Sans vouloir caricaturer avec des jugements à l’emporte pièce comme j’entends souvent, qui disent que les « salons ça ne marche plus », je nuancerais en disant qu’il y a certains salons qui sont extrêmement puissants en B2B (Le salon des maires pour les collectivités, le ecommerce 1 to 1 ou Roomn pour le mobile à Monaco, e-marketing en avril ou Big Data Paris par exemple etc.) mais qu’il y en a beaucoup d’autres, une majorité, où les ROI sont plus que faibles et douteux.
Et les investissements et l’immobilisation des commerciaux non négligeables. Il y a donc un gros essoufflement sur les salons qui ne sortent pas du lot et je n’ai pas vu dans les réponses des interviewés que le digital pouvait prendre plus d’ampleur par rapport à cela. C’est encore signe que nous pouvons encore évangéliser pendant longtemps.
Le marketing de contenu sort de l’anonymat mais quid du content shock ?

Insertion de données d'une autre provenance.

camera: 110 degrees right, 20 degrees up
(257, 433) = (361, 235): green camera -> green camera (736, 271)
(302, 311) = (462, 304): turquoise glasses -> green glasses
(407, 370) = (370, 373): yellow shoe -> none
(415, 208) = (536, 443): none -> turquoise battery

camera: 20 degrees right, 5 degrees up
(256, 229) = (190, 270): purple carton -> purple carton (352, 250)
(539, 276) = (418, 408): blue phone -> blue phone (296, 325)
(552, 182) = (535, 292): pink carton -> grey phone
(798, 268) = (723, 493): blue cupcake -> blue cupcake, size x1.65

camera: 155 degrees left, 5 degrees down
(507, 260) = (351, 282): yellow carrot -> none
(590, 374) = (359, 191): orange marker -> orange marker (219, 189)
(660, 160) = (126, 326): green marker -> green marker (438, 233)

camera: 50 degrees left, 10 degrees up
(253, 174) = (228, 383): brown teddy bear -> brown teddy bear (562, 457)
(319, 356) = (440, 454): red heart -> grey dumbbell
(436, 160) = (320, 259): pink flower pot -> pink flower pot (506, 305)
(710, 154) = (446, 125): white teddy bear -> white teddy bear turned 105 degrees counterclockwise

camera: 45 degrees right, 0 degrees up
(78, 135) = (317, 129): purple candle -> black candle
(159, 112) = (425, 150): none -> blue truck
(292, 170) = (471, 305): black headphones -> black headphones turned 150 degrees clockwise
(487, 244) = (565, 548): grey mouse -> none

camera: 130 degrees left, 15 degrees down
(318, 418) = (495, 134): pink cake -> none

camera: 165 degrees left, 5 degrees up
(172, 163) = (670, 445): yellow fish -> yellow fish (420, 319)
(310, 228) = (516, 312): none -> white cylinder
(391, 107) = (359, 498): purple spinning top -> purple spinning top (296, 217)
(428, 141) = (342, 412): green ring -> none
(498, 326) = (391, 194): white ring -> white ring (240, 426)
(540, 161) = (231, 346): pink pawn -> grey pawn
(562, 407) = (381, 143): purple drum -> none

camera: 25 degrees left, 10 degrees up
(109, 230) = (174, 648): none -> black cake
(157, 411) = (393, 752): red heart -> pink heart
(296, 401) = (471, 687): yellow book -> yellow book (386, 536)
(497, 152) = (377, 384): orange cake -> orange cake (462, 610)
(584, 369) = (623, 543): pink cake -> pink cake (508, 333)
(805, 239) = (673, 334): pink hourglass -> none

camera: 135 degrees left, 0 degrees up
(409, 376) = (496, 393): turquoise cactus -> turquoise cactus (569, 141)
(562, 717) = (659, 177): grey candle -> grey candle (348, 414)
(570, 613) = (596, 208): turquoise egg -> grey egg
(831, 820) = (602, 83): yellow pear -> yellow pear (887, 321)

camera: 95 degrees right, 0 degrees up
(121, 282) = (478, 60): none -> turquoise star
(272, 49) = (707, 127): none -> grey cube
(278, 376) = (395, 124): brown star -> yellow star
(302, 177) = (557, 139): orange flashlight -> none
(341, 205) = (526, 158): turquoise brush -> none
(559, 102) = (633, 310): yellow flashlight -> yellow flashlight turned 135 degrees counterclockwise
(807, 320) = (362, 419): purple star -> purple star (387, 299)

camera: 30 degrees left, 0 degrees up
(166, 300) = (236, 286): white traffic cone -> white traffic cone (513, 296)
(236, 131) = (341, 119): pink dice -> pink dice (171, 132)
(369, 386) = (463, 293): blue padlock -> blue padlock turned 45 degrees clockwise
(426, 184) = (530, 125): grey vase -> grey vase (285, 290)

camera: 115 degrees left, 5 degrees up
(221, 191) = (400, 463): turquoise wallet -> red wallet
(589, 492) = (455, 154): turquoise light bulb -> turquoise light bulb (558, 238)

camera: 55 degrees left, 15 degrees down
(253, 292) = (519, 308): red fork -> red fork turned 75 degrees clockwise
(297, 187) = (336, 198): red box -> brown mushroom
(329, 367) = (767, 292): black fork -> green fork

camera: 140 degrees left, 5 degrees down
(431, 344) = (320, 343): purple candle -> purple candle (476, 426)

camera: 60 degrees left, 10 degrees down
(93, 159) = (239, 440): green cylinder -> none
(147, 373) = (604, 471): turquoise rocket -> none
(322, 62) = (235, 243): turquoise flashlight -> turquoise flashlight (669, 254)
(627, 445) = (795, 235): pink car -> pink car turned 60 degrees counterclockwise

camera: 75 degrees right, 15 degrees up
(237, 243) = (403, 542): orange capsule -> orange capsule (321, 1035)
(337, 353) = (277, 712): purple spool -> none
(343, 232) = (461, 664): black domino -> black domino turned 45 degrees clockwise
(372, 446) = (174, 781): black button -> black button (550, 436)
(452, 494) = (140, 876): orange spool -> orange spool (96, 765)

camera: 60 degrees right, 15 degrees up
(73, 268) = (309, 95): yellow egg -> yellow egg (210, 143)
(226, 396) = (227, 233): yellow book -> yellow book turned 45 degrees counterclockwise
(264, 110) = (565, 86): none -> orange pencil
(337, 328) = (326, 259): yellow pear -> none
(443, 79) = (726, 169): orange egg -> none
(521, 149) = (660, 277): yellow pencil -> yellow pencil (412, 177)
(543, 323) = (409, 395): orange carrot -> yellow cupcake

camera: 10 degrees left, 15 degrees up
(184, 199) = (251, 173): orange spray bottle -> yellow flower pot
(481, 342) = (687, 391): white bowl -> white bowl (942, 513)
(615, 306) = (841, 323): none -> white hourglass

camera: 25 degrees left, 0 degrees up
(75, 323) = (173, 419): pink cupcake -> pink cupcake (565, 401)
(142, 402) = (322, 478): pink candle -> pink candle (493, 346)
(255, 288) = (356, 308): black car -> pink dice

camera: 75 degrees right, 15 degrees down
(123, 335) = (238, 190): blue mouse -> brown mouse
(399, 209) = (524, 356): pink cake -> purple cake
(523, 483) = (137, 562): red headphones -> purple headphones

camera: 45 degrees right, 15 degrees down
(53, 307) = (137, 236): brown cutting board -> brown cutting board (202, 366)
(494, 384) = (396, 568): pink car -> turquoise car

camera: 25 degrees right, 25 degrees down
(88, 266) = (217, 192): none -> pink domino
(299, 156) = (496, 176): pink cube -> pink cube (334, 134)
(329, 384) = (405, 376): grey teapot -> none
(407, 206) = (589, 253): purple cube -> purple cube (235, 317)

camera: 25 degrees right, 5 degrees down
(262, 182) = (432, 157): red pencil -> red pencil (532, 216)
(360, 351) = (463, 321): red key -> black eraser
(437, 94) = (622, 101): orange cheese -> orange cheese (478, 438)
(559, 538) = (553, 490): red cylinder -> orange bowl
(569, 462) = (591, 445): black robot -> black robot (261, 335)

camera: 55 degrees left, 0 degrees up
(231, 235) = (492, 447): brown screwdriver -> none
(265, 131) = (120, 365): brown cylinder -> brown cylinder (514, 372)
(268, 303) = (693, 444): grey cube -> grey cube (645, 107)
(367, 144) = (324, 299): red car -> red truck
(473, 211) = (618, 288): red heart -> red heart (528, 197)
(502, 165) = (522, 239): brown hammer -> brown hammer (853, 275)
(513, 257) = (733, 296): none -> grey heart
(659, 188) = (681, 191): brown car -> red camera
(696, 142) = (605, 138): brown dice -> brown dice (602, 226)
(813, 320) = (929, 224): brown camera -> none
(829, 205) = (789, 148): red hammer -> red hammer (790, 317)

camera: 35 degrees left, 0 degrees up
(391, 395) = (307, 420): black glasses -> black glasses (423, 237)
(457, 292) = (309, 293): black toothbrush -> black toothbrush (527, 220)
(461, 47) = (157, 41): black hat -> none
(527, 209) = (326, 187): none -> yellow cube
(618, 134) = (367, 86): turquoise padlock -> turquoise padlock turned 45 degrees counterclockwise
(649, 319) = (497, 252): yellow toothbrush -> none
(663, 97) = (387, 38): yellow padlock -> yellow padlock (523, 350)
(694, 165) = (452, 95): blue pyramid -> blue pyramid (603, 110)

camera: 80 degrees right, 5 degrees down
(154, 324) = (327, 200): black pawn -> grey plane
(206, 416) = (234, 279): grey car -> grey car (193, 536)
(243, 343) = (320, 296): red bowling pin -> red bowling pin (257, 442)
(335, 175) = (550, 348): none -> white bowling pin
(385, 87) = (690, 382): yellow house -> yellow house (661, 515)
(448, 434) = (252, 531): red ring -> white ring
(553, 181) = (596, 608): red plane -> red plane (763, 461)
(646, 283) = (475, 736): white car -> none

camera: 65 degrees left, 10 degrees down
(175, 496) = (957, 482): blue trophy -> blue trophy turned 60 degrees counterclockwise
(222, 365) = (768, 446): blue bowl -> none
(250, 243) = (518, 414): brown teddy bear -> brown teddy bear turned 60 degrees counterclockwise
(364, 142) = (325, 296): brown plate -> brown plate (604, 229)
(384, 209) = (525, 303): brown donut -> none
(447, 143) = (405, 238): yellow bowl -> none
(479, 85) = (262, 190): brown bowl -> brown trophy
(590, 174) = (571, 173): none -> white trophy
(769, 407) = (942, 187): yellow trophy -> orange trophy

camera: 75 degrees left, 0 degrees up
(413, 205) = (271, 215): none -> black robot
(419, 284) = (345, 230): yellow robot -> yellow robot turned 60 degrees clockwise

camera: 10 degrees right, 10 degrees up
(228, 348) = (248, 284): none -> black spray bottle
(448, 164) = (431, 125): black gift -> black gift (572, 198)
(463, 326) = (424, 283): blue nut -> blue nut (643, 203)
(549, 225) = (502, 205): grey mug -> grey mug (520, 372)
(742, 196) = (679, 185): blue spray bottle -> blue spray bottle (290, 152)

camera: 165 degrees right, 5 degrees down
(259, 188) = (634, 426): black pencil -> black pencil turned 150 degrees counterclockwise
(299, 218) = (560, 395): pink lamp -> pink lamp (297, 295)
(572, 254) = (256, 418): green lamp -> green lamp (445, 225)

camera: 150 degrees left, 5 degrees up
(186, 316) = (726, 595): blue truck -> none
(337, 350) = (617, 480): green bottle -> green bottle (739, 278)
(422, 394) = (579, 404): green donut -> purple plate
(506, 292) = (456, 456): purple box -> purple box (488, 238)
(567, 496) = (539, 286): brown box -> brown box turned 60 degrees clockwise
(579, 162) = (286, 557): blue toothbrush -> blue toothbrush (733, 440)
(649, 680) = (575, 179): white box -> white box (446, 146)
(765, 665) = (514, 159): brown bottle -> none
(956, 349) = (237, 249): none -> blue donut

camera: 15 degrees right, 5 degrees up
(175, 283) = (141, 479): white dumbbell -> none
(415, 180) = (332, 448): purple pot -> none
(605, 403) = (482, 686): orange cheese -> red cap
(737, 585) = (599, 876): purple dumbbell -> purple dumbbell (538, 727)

Le contenu sort de l’anonymat et devient majeur, nous l’avions prédit en 2014, et nous ne nous sommes pas trompés. Par contre, il semblerait que la plupart des acteurs du B2B n’ont pas vu venir le content shock, ni la nécessité de le contourner. Ils seront ramenés à la réalité du terrain très rapidement et mon conseil est de revoir cette liste de facteurs clés de succès pour assurer la réussite de ses initiatives de contenu marketing B2B.